Sen. Mark Udall fields questions from Summit County community |

Sen. Mark Udall fields questions from Summit County community

Breeana Laughlin
In addition to sharing his recent experiences both in Denver and in Washington, Senator Mark Udall fielded questions from the audience involving the Affordable Health Care Act, the deficit and the economy with Summit County citizens on Friday.
By Breeana Laughlin/ |

Colorado Sen. Mark Udall stopped into the Old County Courthouse in Breckenridge on Friday afternoon to give local leaders perspective on the national and global issues that impact their everyday lives.

The senator came to speak with community movers and shakers — professionals involved in education and health care, as well as town and county government officials.

Just a day prior to his appearance in Summit County, Udall was discussing global security issues with former Defense Secretary Leon Panetta in Denver. He shared a few of the takeaway messages he gathered from that meeting.

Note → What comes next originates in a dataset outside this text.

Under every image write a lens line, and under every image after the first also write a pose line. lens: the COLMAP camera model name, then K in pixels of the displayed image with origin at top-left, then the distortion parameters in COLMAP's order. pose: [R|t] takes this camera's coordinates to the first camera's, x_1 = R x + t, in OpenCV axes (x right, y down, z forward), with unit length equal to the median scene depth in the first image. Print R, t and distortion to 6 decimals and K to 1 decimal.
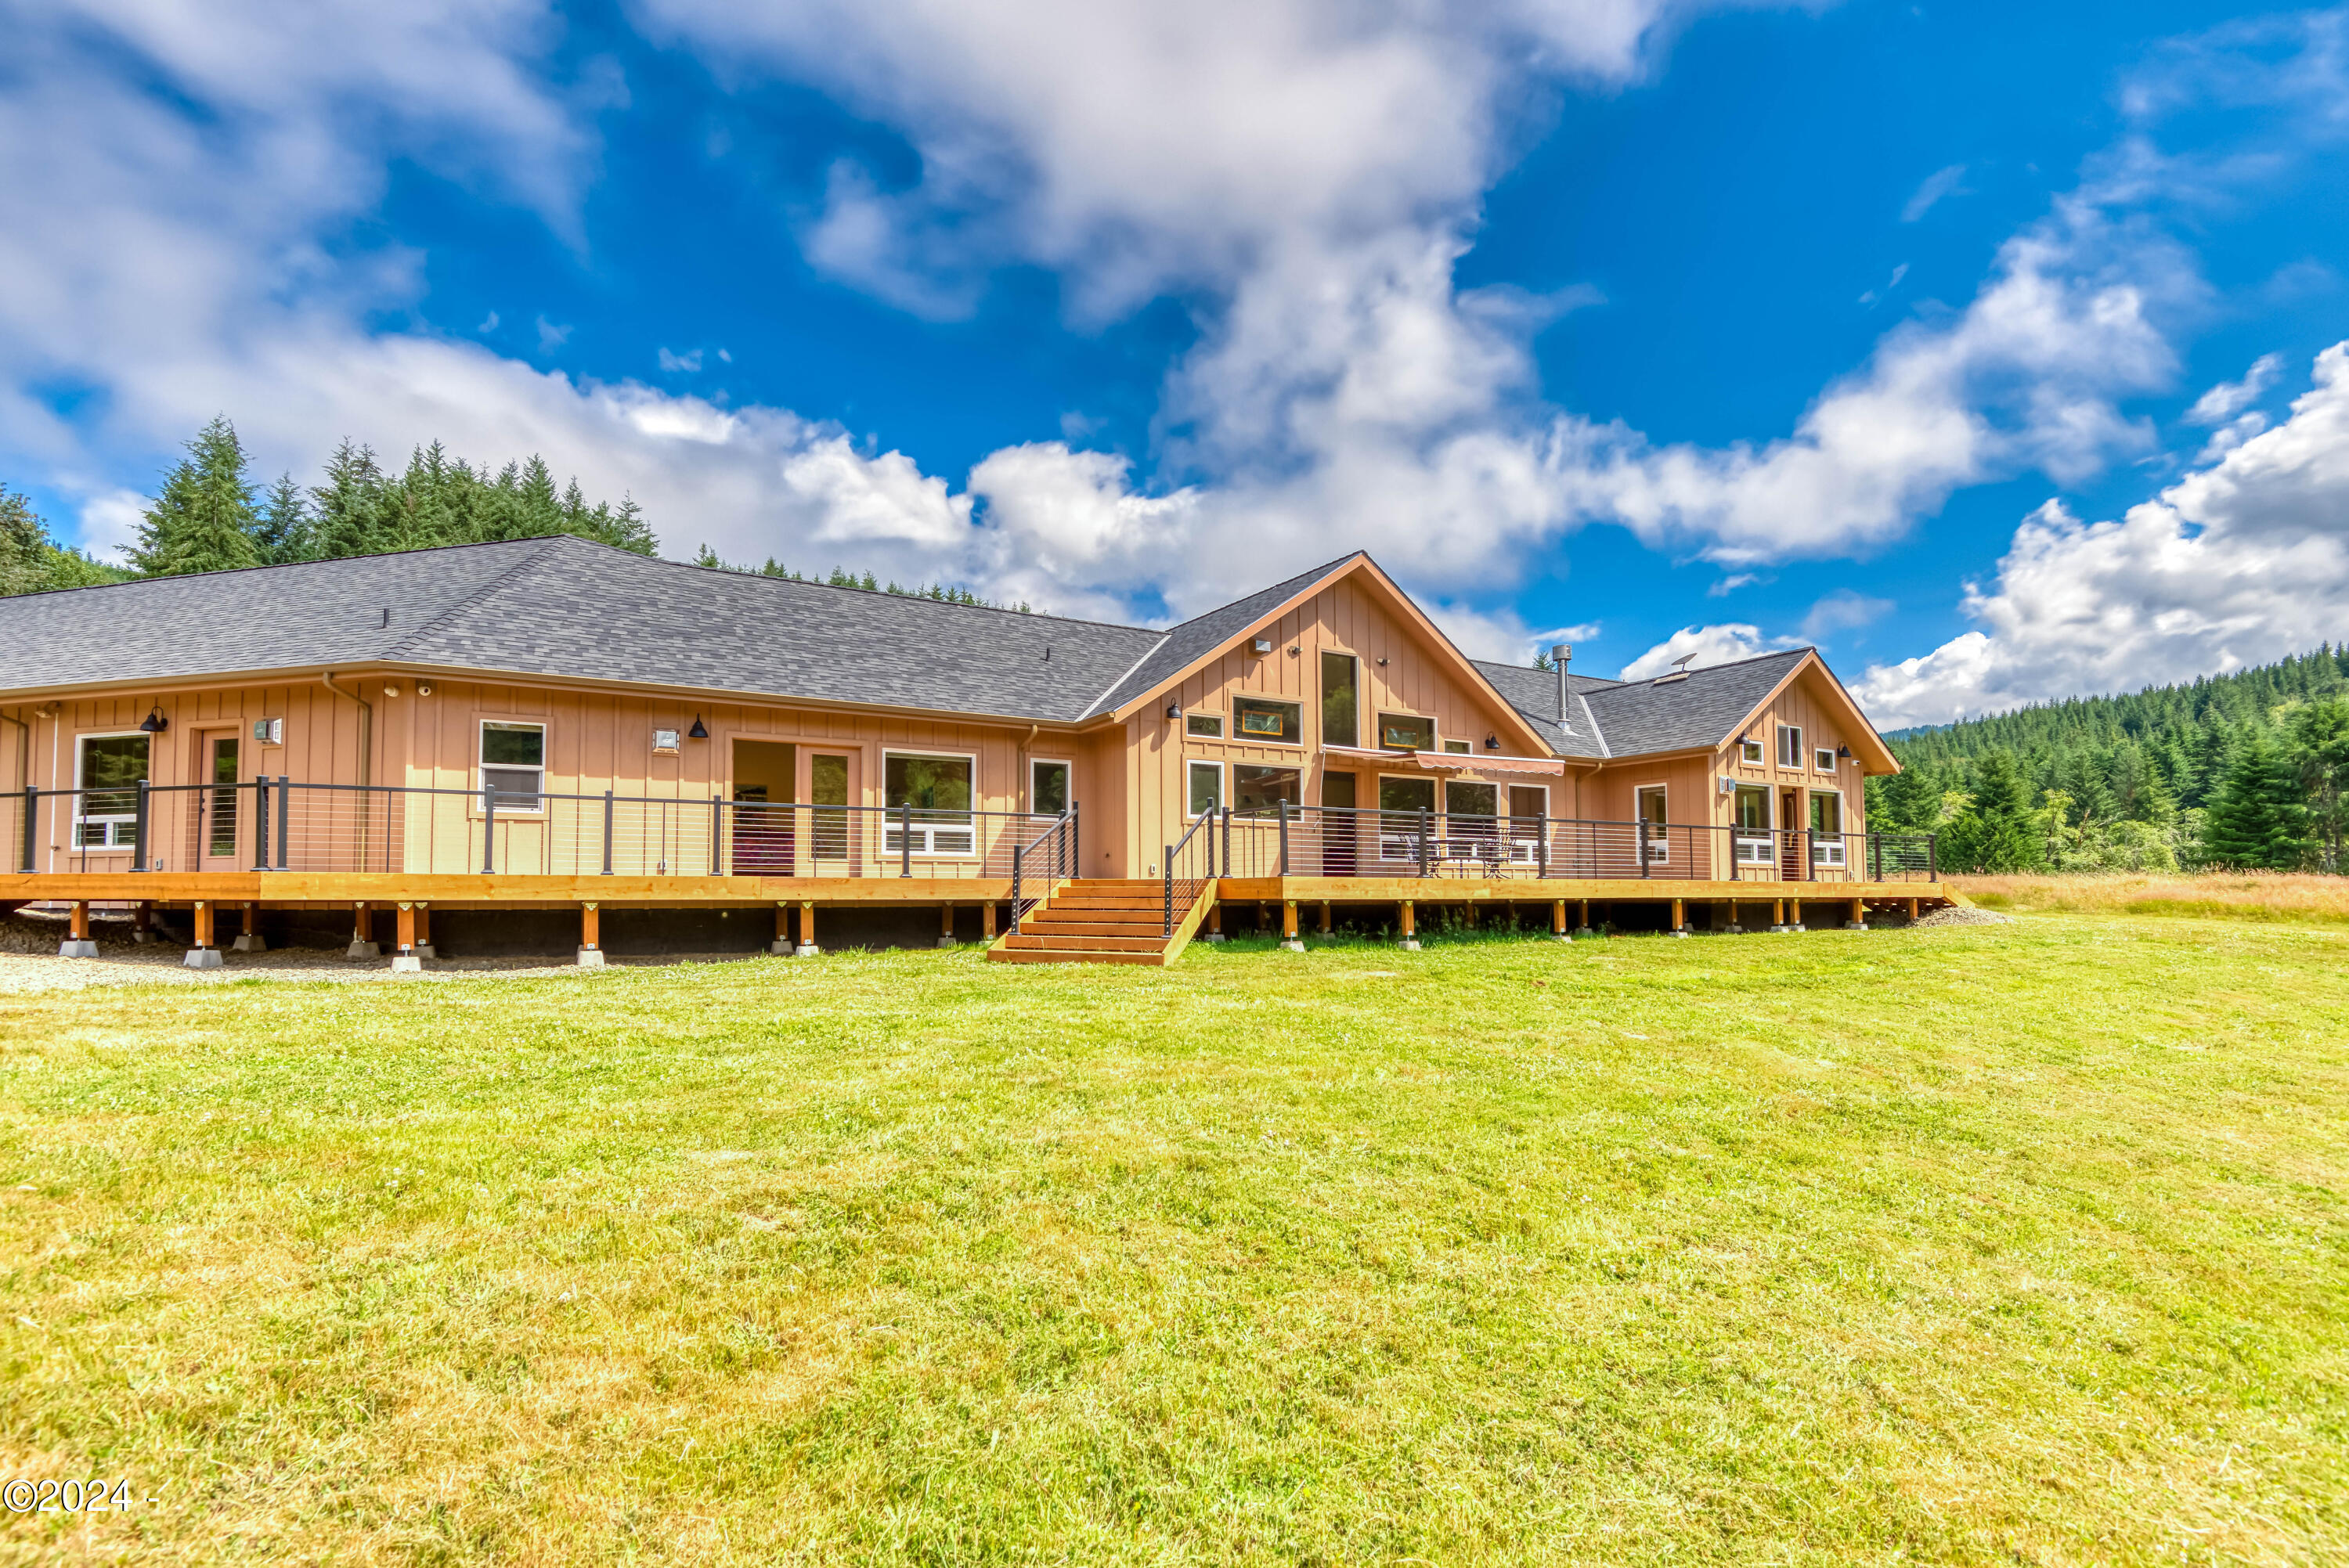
lens RADIAL K [[1105.8, 0, 1217.5], [0, 1105.8, 836.9], [0, 0, 1]] dist [-0.003648, -0.013506]
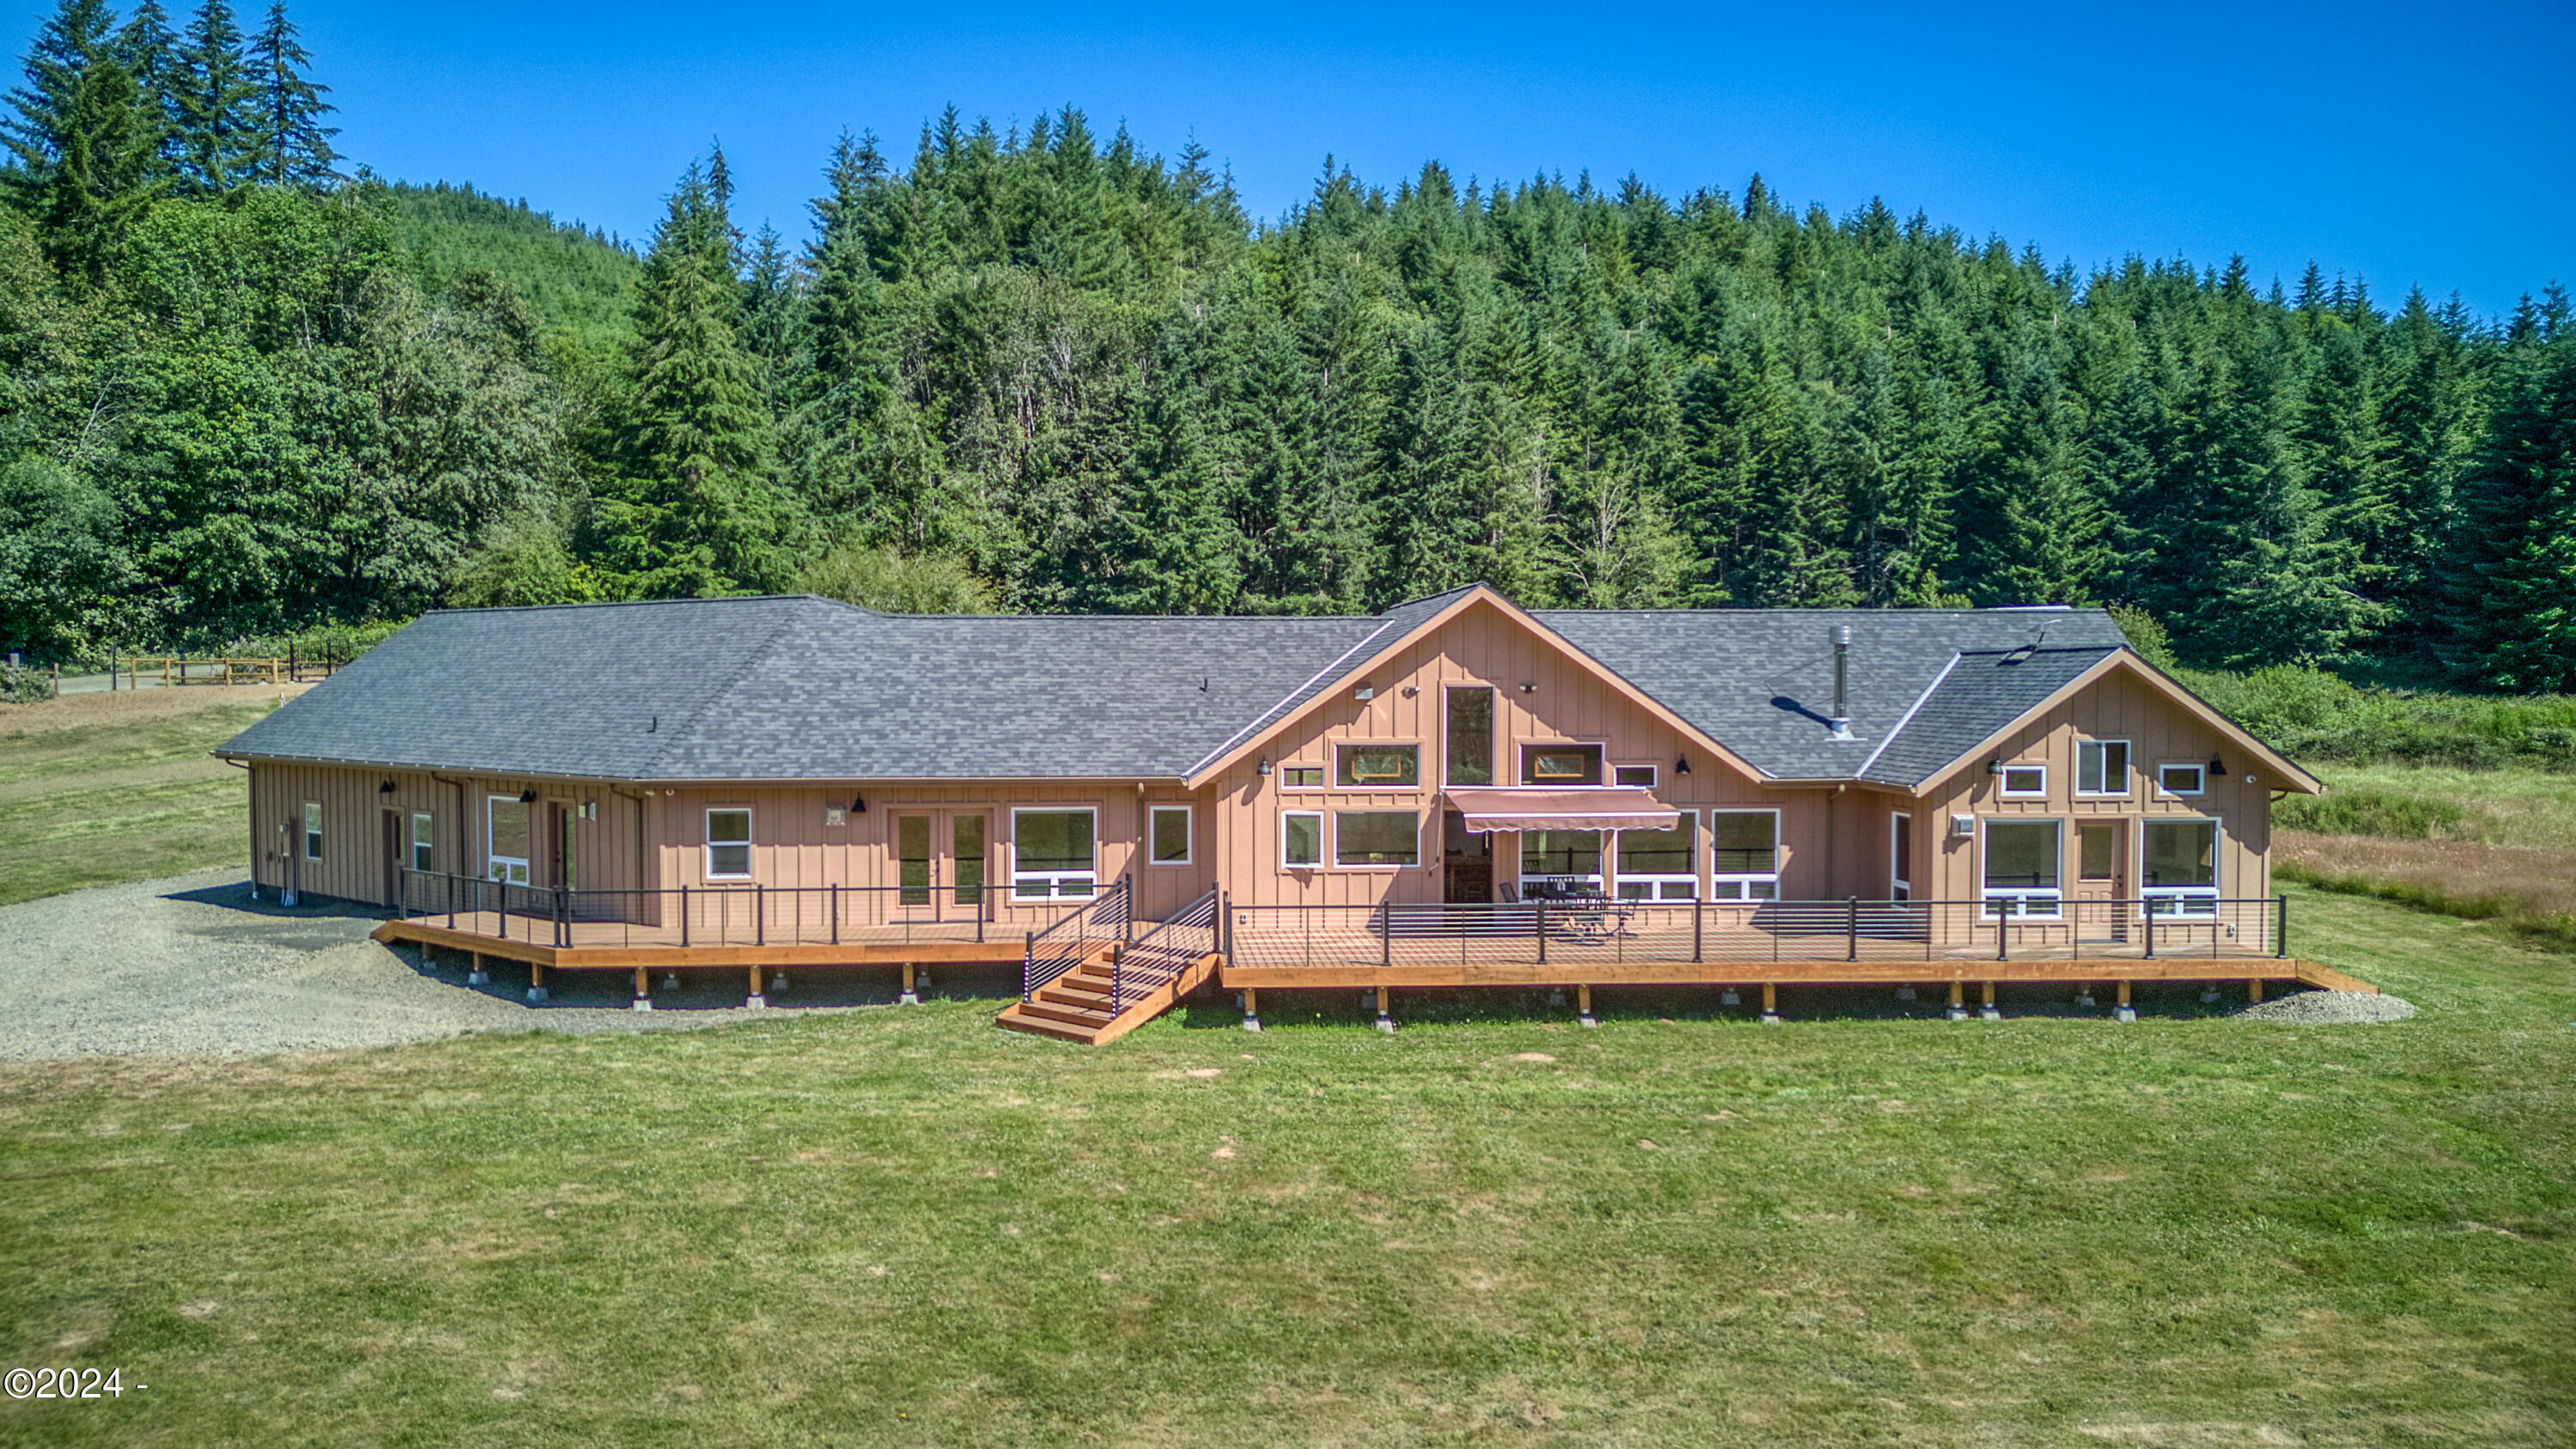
lens RADIAL K [[1859.0, 0, 1288.0], [0, 1859.0, 724.5], [0, 0, 1]] dist [0.093098, -0.121862]
pose [[0.892003, 0.009123, -0.451937, 0.710531], [0.022085, 0.997723, 0.063731, -0.244463], [0.451489, -0.066830, 0.889770, -0.502430]]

“The overall philosophy that I bring to the table is that we need to stand boldly. We are a young country, and we are an impatient country, but we also have American persistence and we need to tap into that persistence,” Udall told the crowd, which numbered about 50. “The way we lead the world is not just by having an effective and well-trained military; we also need to have a strong economy and ensure diplomatically that we are engaged, showing the world who Americans really are.”

In addition to sharing his recent experiences both in Denver and in Washington, Udall fielded questions from the audience involving the Affordable Care Act, the deficit and the economy.

Udall said he was ready for a break from government-shutdown-related business during his question-and-answer session on Friday. In spite of his wish to “cleanse” himself from the latest controversy at the Capitol, the senator did discuss the partial government shutdown.

Udall shared an optimistic outlook saying he was confident Democrats and Republicans would be able to come to an agreement when it came to revisiting to the budget in February,

“I think public pressure will build to the point that we won’t see the same thing happening again,” he said.

Audience member Sarah Vaine expressed her disappointment with the apparent lack of willingness politicians displayed to cooperate with one another.

“It’s so disturbing to have people repeatedly stand up and blame the other party. It makes it look like no one can have an adult conversation,” Vaine said. “So to have you say we need to come together is promising because I don’t think there’s any other way.”

Udall said he was proud to represent Colorado because it was a place where people could set aside differences to get things done.

“This state’s style fits my style,” he said.

The state is one-third Republican, one-third Democrat and one-third independent, Udall said. “So I have to work hard to represent all of them, and that means I need work to solve problems.”

Friday’s event was the first time a senator had visited the Old County Courthouse, and it served as a good opportunity for locals to learn a broad perspective about the issues that are important to them, County Commissioner Dan Gibbs said.

“Summit County is made up of about 80 percent U.S. Forest Service lands so there are a lot of ways we can partner with the U.S. government,” he said.

Current national issues that relate directly to Summit County include forest health, water issues, transportation issues involving Interstate 70 and a workforce housing bill currently going through Congress, Gibbs said. “There are a lot of examples where having a close relationship, and having Sen. Udall right here in our backyard for a dialogue, is very useful.”